What is needed:
Extend the email exchange about the GCC 14.2.0 segmentation fault with the next part, picking up right after its last sentence.

Text segment:
*****

Hi Jin,
I apologize for the delayed response. I spent quite a bit of time trying to
reproduce
the case, and given the passage of time, it wasn't easy to refine the testing.
Fortunately, you can see the results here.
https://godbolt.org/z/Mc8veW7oT
Using GCC version 14.2.0 should allow you to replicate the issue. If all goes as
expected, you will encounter a "Segmentation fault (core dumped)."
By disassembling the binary, you'll notice the presence of "vsetvli
zero,zero,e32,m4,ta,ma",
which is where the problem lies, just as I mentioned previously.
Thanks for the full example, this is helpful but it still required some more
digging on my side.
I realize now how you came to your conclusion and why you wrote the test that
way.
In QEMU there is a segfault (but no illegal instruction) on
vloxei16.v v8,(t2),v8.
I'm not really sure why yet because vtype and vl are OK. Most likely we
corrupted something before.

*****

Saved entries
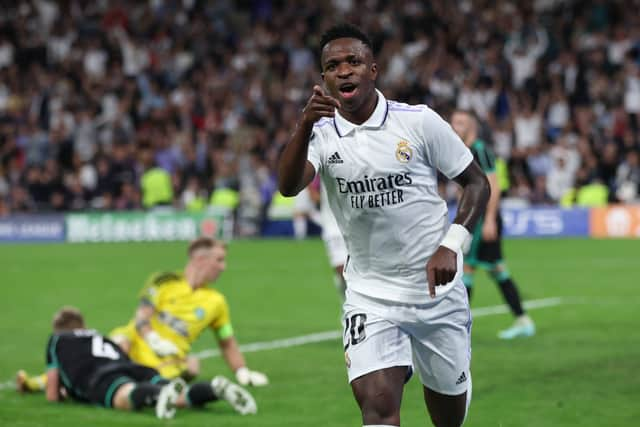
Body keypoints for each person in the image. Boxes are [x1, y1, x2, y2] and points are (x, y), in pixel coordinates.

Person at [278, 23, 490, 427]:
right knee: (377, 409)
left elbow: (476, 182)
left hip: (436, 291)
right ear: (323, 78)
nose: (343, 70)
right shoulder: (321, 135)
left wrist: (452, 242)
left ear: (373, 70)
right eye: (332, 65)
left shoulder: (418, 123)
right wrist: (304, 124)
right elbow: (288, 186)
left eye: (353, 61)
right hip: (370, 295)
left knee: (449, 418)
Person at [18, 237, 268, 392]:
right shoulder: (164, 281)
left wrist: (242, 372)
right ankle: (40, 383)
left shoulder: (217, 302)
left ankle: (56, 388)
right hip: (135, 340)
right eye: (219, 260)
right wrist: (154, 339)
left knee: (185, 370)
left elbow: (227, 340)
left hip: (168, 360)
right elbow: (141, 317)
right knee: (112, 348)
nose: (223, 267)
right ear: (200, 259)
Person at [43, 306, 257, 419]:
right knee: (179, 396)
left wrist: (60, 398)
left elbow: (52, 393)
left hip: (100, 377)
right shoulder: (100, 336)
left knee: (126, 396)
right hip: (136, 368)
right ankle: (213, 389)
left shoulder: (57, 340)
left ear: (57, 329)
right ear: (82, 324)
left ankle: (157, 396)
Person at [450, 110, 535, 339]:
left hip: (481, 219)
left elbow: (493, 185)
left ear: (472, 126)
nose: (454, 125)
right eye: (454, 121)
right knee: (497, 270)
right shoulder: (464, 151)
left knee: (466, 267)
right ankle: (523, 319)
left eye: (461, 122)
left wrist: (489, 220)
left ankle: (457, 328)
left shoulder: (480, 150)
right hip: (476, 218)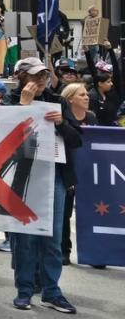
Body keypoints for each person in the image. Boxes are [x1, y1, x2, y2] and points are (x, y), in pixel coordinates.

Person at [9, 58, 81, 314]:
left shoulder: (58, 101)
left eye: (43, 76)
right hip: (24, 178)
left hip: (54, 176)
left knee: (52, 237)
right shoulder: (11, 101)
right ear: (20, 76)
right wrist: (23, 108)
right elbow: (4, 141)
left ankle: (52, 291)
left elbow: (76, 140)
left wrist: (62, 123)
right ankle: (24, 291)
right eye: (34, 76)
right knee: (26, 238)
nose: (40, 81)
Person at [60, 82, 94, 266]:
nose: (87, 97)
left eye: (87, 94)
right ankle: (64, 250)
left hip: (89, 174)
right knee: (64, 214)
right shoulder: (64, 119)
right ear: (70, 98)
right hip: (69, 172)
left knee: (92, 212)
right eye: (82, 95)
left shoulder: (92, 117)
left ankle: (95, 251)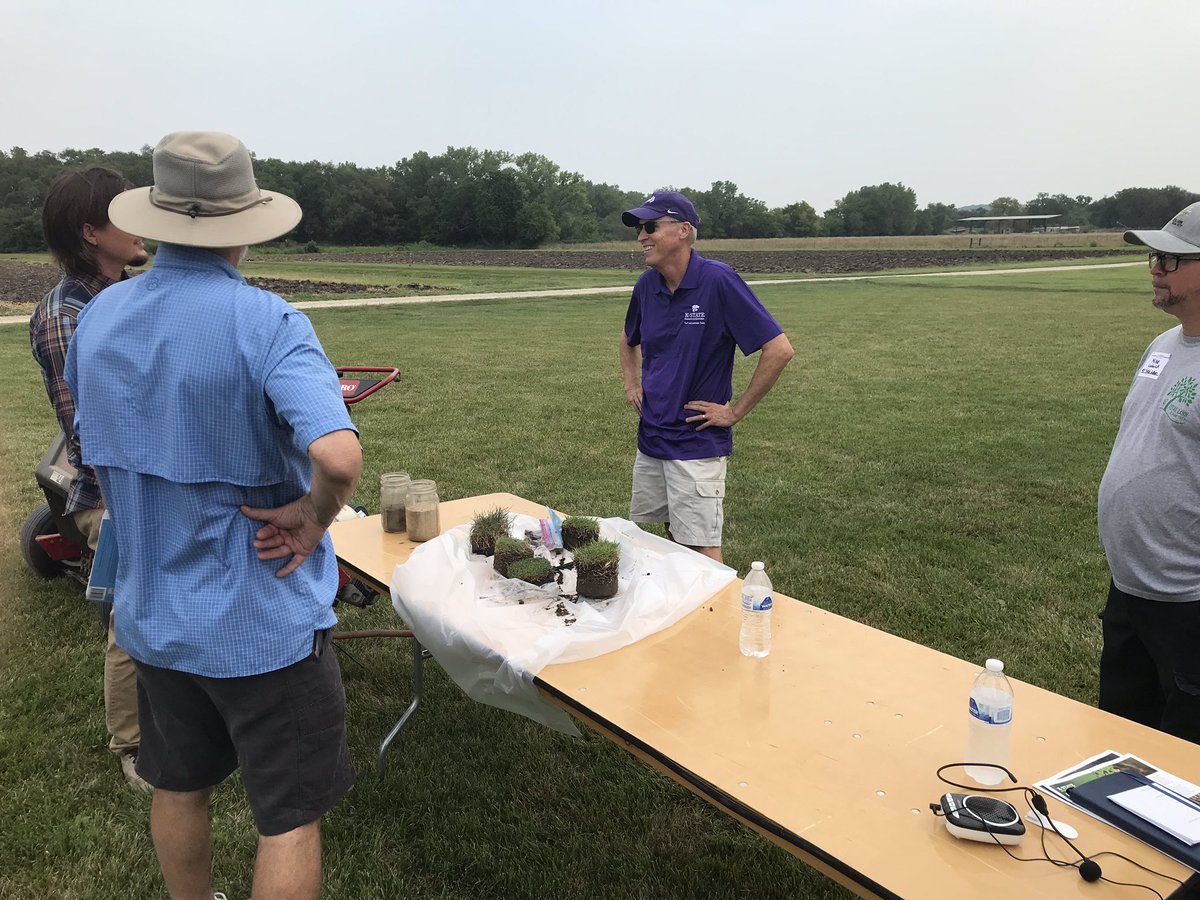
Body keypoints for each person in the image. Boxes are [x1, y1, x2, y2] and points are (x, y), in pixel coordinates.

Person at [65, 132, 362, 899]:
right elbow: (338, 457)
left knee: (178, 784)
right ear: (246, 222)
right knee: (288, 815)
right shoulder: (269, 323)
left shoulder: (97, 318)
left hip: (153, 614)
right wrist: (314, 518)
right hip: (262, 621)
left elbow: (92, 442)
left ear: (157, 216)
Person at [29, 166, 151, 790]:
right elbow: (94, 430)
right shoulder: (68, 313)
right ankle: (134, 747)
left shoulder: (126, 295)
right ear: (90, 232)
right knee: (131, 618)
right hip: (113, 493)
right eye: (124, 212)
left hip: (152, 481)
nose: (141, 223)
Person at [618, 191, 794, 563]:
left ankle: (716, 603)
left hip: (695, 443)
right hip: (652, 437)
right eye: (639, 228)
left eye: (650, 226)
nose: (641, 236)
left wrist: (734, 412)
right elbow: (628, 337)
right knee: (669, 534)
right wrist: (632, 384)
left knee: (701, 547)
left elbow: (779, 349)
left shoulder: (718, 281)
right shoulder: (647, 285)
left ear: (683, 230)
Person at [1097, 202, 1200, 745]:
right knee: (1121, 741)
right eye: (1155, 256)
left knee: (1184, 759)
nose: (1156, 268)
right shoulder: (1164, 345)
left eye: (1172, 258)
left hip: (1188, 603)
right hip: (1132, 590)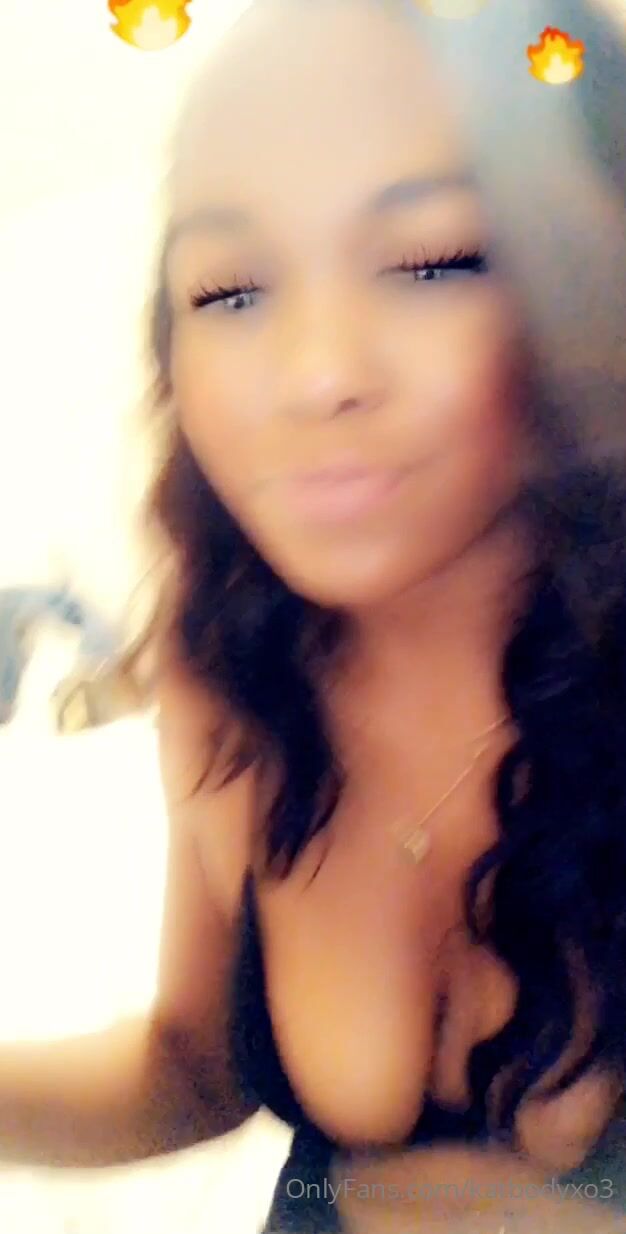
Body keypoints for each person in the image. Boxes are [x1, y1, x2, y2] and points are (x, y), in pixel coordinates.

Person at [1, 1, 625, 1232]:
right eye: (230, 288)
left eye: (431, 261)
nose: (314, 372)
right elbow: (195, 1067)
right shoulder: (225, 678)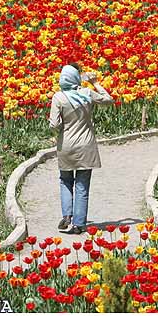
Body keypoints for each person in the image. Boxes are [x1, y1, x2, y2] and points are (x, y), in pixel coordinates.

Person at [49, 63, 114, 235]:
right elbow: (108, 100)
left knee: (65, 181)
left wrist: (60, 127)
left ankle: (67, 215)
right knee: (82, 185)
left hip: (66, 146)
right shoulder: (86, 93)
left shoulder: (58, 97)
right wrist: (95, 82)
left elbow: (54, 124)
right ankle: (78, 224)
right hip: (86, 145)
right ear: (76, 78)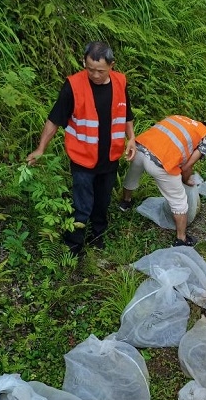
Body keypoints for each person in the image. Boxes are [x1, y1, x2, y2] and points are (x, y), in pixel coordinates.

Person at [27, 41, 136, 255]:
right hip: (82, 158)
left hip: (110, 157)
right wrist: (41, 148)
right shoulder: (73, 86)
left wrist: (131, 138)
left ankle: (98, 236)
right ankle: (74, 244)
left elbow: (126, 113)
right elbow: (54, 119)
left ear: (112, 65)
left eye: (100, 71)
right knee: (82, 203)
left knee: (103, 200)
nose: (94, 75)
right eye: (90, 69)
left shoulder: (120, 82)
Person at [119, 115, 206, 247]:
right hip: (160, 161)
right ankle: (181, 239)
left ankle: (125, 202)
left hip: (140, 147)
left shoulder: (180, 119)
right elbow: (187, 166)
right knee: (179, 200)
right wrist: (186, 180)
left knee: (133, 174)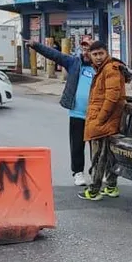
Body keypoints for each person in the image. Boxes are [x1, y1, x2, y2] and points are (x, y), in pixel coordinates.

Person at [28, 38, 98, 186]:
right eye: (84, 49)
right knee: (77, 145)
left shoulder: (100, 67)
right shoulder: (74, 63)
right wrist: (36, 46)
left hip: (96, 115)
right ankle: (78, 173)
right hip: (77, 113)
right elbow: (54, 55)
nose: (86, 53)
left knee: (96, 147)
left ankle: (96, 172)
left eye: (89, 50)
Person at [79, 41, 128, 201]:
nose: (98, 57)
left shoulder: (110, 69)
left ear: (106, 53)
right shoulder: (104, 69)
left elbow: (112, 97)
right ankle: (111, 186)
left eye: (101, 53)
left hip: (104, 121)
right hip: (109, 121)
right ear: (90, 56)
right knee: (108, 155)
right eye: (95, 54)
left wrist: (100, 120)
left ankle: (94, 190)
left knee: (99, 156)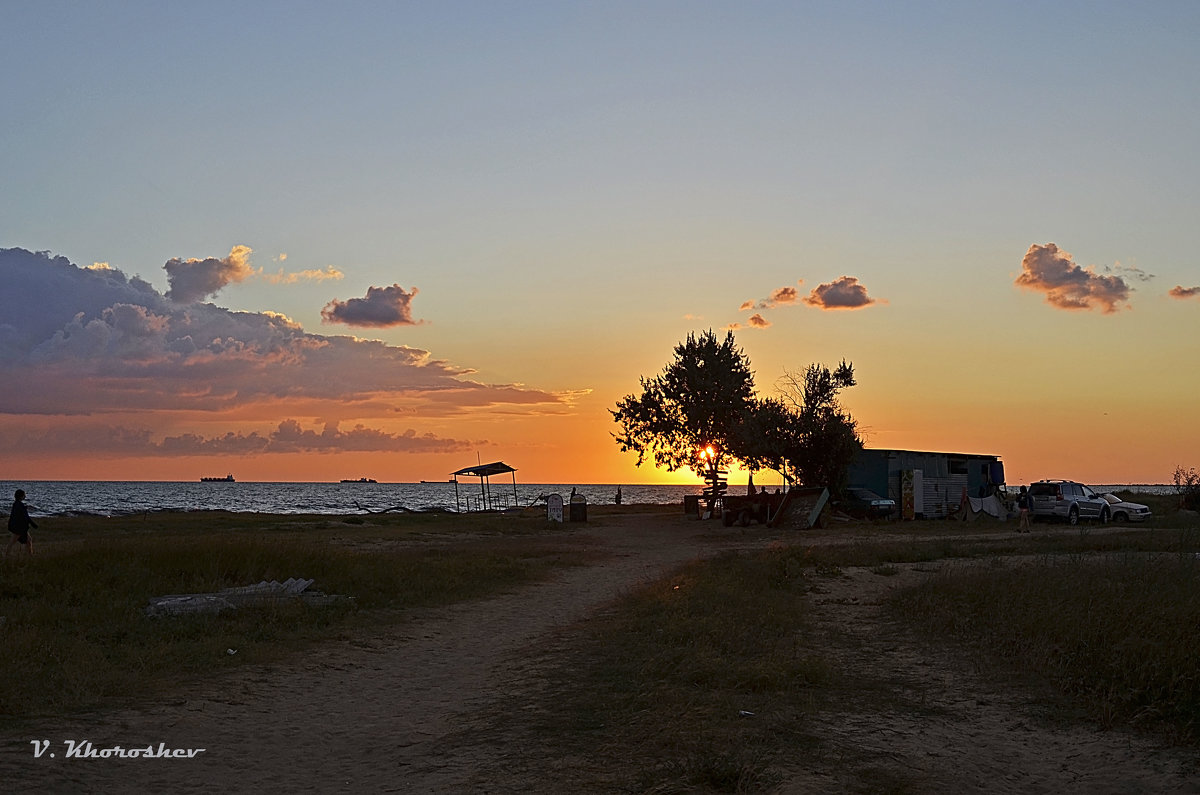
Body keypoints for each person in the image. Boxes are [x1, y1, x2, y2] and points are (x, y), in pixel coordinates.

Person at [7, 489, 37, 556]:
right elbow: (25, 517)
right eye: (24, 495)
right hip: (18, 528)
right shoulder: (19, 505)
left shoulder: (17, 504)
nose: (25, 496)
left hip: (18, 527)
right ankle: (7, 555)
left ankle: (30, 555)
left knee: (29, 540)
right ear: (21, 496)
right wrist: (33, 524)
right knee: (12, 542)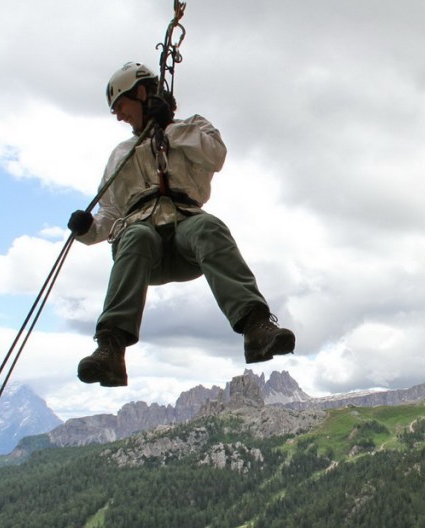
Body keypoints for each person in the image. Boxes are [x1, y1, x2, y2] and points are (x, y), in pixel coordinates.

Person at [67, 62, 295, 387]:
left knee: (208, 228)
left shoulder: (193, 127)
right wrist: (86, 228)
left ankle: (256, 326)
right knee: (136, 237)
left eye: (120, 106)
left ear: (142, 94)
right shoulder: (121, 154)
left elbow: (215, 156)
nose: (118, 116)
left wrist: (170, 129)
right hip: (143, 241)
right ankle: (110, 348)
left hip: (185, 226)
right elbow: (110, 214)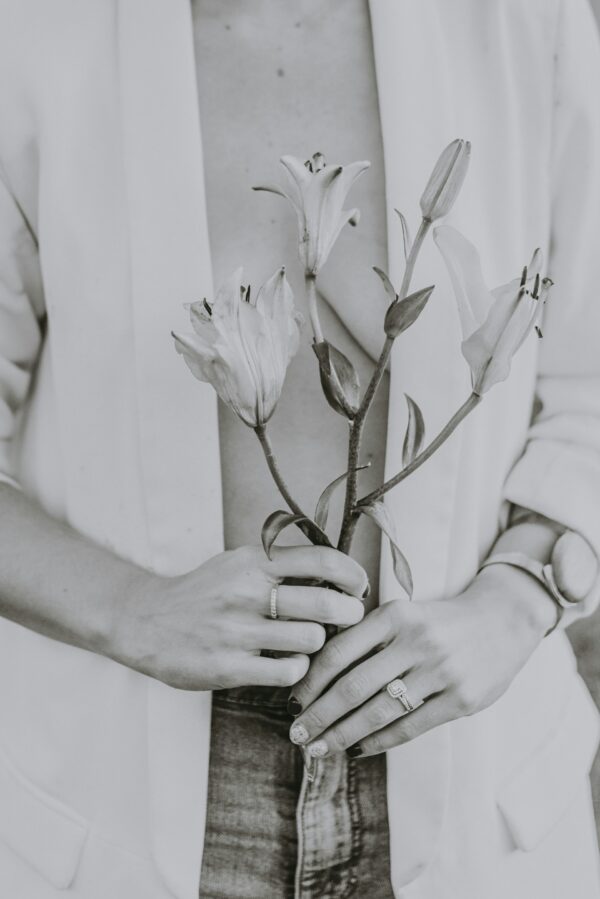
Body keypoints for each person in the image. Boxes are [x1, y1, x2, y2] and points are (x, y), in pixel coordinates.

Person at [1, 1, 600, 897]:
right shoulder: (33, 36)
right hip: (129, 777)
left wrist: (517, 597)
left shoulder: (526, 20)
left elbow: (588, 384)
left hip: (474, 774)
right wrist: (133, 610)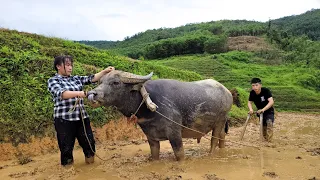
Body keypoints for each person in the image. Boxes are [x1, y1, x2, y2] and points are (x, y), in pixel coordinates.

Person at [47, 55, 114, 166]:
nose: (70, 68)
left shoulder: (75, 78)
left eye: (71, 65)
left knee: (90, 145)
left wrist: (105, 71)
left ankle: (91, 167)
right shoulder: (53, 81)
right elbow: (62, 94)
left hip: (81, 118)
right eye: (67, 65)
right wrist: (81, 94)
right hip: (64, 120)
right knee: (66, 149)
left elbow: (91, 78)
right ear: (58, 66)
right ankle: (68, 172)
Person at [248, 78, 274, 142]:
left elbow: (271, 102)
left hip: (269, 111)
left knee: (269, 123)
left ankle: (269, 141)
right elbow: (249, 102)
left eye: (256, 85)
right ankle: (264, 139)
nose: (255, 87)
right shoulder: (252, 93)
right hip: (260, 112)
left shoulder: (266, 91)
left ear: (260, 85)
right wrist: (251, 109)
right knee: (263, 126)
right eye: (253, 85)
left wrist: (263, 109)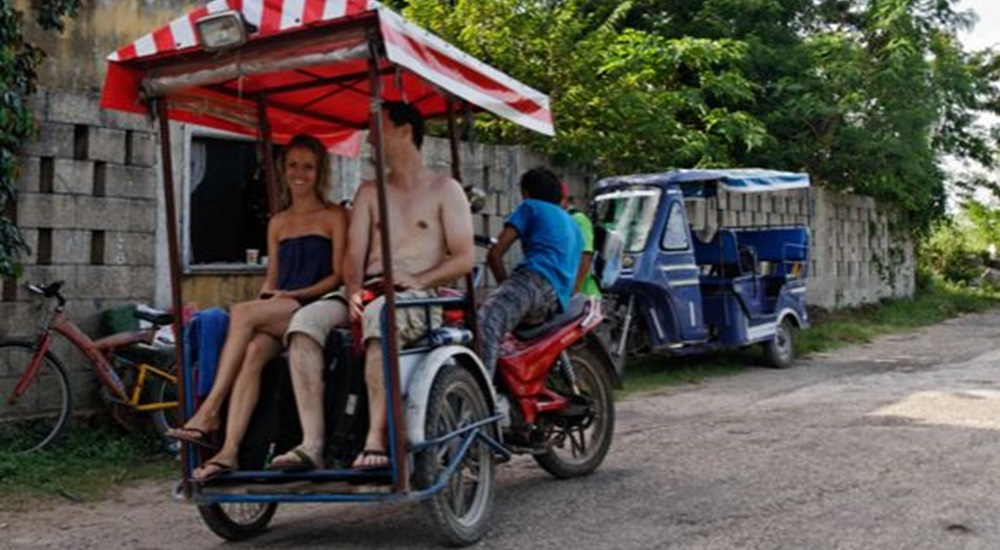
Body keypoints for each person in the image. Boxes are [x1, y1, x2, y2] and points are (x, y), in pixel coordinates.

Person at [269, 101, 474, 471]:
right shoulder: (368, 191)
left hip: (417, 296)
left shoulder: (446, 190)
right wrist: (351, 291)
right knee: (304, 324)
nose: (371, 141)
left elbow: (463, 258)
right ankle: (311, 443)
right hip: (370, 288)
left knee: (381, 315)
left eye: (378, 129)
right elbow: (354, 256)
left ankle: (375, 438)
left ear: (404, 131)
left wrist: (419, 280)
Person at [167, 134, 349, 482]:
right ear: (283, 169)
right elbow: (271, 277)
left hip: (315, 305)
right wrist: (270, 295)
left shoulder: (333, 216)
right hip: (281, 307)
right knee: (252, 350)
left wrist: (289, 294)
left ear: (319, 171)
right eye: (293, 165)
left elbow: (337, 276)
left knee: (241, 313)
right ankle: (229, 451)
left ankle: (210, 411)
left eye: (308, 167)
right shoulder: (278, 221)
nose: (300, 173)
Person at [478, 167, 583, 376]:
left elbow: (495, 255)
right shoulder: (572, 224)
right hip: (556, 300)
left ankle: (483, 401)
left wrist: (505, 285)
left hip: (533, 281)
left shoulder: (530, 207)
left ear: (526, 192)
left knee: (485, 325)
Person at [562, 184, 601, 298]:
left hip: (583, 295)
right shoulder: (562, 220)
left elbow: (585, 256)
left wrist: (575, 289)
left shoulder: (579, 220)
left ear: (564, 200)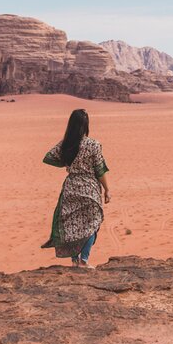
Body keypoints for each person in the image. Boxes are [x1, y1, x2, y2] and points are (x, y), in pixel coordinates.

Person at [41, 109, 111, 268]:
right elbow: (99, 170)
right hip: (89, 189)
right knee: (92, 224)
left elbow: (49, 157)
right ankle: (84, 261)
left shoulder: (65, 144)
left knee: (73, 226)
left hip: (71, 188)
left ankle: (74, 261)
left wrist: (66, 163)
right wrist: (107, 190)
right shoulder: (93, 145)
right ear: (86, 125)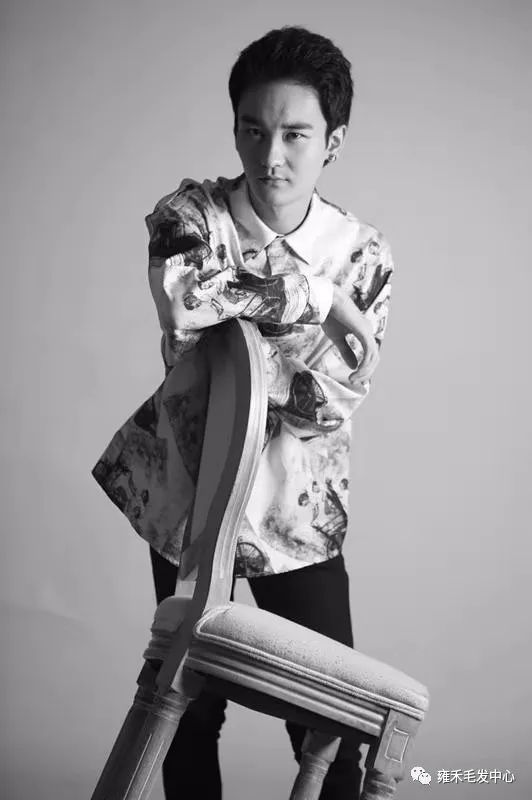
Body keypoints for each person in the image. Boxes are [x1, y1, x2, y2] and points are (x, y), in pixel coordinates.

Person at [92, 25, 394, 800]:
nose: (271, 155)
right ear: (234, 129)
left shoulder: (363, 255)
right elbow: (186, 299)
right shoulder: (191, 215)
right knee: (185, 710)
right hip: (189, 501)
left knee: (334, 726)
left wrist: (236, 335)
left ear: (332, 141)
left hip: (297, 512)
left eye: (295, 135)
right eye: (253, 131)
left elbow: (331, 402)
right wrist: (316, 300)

*****

Answer to this problem:
On the BPI, however, the more useful information is a SIGILL on
vfmv.s.f v12,fa5.
That's because we do
vsetvli zero,zero,e16,m4,ta,ma
...
vsetvli zero,zero,e8,m2,ta,ma
...
vsetvli zero,zero,e32,m4,ta,ma
The last vsetvl changes the SEW without adjusting LMUL, so changing SEW/LMUL
and VLMAX which is not allowed for vsetvl zero, zero, ...
Subsequently, VILL is set and we SIGILL on the next vector instruction.
So I'd say QEMU should emit a SIGILL here. I'm preparing a QEMU patch for
that.
With your patch the last vsetvl becomes
vsetvli zero,a5,e32,m4,ta,ma
When setting a new VL it is permitted to change SEW/LMUL even though it's not
desirable as we don't need to change VL.
With my patch the vsetvl becomes
vsetvli zero,zero,e32,m8,ta,ma
which doesn't change SEW/LMUL or VL and I think that's what we want.
As summary: Before your patch we only changed SEW which caused a VLMAX-changing
vsetvl, your patch works around that by adjusting the ratio without touching
LMUL. But that still leaves us with PR117955 where the ratio is "correct" but
invalid.
Given all this, I think the only way to fix this is to re-use/copy the vsetvl
information from either prev or next (as in my patch).
I'm going to change bug-10.c into a run test, add the test you last provided as
a run test as well as well as your reduced test from PR117955.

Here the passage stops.